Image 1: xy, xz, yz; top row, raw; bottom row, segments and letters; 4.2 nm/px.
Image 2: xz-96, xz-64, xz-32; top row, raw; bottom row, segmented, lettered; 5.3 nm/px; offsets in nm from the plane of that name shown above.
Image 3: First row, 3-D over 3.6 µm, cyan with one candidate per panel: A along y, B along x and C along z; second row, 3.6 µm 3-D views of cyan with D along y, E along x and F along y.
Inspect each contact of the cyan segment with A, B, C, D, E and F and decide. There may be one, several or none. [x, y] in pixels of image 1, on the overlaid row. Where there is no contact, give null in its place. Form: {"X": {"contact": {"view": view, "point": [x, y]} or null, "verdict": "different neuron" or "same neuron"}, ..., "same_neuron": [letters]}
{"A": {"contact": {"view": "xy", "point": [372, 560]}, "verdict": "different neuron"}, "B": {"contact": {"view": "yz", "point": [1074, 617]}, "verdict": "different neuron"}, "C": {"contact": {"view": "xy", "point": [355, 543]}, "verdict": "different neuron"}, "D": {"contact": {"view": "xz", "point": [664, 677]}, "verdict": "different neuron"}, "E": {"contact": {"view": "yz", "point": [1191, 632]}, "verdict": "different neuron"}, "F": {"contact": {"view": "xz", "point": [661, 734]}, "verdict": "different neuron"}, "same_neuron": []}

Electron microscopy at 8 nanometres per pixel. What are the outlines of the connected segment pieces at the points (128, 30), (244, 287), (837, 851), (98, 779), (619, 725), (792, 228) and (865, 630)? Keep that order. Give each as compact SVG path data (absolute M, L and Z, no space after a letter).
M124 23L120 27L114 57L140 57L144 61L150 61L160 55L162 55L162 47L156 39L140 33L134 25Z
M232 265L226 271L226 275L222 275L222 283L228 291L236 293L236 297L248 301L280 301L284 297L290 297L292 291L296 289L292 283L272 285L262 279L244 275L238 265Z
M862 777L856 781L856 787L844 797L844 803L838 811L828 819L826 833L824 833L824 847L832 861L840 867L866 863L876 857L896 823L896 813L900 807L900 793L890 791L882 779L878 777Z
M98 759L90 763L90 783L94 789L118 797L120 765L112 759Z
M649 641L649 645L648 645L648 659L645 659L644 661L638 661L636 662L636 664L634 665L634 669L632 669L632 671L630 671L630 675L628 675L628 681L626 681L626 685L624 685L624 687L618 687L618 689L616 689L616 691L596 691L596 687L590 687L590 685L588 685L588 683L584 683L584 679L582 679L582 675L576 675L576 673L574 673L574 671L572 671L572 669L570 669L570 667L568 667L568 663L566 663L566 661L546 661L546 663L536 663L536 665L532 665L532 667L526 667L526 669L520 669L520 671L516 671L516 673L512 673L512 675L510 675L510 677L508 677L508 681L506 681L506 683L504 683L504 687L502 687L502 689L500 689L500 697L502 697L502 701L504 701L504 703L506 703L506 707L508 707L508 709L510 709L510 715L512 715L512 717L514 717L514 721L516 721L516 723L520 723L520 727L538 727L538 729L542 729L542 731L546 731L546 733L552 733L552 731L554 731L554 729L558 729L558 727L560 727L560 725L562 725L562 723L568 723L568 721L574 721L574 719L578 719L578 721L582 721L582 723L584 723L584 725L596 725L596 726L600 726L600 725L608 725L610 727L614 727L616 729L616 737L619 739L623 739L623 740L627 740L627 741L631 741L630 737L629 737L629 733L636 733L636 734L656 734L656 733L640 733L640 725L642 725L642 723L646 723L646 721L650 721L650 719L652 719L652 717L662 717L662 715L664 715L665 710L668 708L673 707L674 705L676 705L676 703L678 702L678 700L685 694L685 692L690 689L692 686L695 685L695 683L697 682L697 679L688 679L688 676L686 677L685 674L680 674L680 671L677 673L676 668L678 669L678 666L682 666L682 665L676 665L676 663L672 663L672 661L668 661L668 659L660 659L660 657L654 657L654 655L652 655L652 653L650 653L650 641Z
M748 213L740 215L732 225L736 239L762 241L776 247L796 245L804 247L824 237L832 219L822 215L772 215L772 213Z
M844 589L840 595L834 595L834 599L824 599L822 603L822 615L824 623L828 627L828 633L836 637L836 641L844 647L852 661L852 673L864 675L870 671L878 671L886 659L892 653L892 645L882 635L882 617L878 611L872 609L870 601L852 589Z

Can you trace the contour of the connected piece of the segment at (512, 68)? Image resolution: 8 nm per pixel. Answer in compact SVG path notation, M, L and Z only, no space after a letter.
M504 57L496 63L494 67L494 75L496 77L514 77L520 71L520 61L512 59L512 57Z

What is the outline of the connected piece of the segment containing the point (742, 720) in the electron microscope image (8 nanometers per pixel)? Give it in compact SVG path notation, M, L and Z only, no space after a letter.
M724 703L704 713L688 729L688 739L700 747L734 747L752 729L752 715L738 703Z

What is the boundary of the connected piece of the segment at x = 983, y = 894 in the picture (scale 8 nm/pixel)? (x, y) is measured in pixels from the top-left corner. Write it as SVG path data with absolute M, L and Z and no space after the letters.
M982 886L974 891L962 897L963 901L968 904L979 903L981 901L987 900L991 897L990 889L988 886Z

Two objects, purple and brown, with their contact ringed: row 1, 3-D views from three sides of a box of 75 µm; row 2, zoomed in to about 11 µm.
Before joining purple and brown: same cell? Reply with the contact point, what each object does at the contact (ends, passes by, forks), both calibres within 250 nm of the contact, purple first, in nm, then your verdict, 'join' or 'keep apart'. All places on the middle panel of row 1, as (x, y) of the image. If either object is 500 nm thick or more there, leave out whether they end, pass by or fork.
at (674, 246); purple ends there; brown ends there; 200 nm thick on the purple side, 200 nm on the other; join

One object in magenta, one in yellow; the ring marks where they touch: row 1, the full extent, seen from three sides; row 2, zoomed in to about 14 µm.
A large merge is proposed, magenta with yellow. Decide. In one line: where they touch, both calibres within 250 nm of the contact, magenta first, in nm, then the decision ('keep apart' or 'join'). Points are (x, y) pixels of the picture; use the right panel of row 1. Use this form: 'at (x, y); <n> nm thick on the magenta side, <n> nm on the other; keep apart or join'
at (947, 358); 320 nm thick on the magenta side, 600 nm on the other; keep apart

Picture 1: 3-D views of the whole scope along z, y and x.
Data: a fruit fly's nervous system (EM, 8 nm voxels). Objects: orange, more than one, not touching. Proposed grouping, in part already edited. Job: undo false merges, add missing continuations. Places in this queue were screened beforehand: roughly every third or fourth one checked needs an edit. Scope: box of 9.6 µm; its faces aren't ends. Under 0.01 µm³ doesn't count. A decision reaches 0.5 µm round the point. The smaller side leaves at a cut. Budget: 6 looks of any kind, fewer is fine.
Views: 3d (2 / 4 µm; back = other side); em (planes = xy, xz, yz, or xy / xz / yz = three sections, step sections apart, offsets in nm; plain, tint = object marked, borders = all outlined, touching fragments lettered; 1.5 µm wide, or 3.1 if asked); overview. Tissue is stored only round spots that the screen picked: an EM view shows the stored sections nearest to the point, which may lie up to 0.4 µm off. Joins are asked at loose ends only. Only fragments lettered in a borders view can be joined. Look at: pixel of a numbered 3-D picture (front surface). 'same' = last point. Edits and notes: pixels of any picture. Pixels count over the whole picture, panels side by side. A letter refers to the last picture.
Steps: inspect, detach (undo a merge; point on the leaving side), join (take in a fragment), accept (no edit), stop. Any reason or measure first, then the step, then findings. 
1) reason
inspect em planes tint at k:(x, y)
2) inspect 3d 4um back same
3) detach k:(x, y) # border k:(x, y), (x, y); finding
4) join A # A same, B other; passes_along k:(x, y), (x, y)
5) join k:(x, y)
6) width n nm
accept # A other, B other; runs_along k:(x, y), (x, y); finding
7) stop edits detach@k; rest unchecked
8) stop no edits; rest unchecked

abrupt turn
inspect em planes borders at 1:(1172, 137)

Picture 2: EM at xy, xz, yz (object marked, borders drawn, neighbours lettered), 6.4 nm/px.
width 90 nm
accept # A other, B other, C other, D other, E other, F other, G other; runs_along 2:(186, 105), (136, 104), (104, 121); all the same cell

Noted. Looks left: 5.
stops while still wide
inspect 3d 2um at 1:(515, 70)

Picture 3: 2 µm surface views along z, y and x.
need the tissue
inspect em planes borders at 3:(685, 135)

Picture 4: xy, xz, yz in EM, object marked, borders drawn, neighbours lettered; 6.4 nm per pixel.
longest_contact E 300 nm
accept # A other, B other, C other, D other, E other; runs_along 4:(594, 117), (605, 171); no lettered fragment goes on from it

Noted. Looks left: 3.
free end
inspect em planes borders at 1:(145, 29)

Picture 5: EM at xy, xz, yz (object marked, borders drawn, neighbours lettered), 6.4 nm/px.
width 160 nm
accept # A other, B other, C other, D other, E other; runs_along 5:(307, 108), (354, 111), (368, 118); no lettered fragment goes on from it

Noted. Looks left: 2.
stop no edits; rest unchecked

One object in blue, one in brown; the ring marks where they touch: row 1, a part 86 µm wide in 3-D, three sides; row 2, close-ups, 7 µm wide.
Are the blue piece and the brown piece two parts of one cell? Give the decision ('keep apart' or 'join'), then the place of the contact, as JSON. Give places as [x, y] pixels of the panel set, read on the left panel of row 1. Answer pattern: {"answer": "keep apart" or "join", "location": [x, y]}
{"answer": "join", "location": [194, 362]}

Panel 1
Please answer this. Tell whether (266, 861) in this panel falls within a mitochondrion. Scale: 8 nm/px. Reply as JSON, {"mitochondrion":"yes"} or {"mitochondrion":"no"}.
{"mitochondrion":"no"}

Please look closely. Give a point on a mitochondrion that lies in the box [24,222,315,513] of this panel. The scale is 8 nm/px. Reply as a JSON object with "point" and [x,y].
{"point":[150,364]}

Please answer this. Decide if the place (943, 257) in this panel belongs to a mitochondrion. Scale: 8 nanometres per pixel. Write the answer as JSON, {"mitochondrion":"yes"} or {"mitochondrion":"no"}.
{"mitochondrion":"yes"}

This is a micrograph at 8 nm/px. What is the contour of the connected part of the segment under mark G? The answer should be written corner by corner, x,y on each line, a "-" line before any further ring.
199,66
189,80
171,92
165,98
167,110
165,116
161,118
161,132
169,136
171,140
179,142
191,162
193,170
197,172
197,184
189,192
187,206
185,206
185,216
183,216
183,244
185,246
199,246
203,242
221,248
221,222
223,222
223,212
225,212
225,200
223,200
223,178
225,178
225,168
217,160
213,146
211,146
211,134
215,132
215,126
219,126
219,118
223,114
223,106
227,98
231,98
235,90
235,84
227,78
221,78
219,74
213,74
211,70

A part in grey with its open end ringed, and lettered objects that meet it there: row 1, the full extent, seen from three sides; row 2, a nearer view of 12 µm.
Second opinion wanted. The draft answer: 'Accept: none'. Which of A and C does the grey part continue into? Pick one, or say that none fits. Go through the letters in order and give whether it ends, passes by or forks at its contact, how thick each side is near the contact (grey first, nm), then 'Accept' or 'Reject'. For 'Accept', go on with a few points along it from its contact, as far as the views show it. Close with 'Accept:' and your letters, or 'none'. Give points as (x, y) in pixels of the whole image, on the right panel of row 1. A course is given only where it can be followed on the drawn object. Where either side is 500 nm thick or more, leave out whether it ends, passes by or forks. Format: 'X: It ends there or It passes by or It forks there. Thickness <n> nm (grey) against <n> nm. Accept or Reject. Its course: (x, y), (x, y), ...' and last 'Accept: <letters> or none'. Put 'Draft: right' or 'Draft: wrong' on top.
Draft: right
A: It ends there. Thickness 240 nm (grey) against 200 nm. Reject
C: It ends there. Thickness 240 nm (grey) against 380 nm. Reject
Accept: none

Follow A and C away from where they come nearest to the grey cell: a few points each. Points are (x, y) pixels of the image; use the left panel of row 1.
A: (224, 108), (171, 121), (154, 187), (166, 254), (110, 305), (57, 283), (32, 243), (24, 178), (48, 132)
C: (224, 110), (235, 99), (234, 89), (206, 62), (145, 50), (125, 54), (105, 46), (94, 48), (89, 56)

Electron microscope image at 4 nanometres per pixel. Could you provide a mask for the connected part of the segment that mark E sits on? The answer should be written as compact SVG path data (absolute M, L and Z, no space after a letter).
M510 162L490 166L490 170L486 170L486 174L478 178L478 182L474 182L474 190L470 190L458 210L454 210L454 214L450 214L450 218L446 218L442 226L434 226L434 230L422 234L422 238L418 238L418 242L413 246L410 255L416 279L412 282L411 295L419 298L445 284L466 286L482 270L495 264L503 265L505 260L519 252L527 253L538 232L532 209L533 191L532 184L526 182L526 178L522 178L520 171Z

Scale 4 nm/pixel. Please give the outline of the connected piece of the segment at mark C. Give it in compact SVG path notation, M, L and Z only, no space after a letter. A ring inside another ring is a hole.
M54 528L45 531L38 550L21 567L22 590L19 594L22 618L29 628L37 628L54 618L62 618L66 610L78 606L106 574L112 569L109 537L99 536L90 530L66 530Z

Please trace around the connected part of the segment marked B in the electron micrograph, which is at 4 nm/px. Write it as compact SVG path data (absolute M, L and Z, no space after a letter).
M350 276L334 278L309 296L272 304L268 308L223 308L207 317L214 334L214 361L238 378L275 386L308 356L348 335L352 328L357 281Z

▬▬▬▬▬▬

■ Your goal:
Go through the entries above and report every line in which the word "bottom" appears.

■ Response area:
Image 1: xy, xz, yz; top row, raw; bottom row, segments and letters; 4.2 nm/px.
Image 2: xz-96, xz-64, xz-32; top row, raw; bottom row, segmented, lettered; 5.3 nm/px; offsets in nm from the plane of that name shown above.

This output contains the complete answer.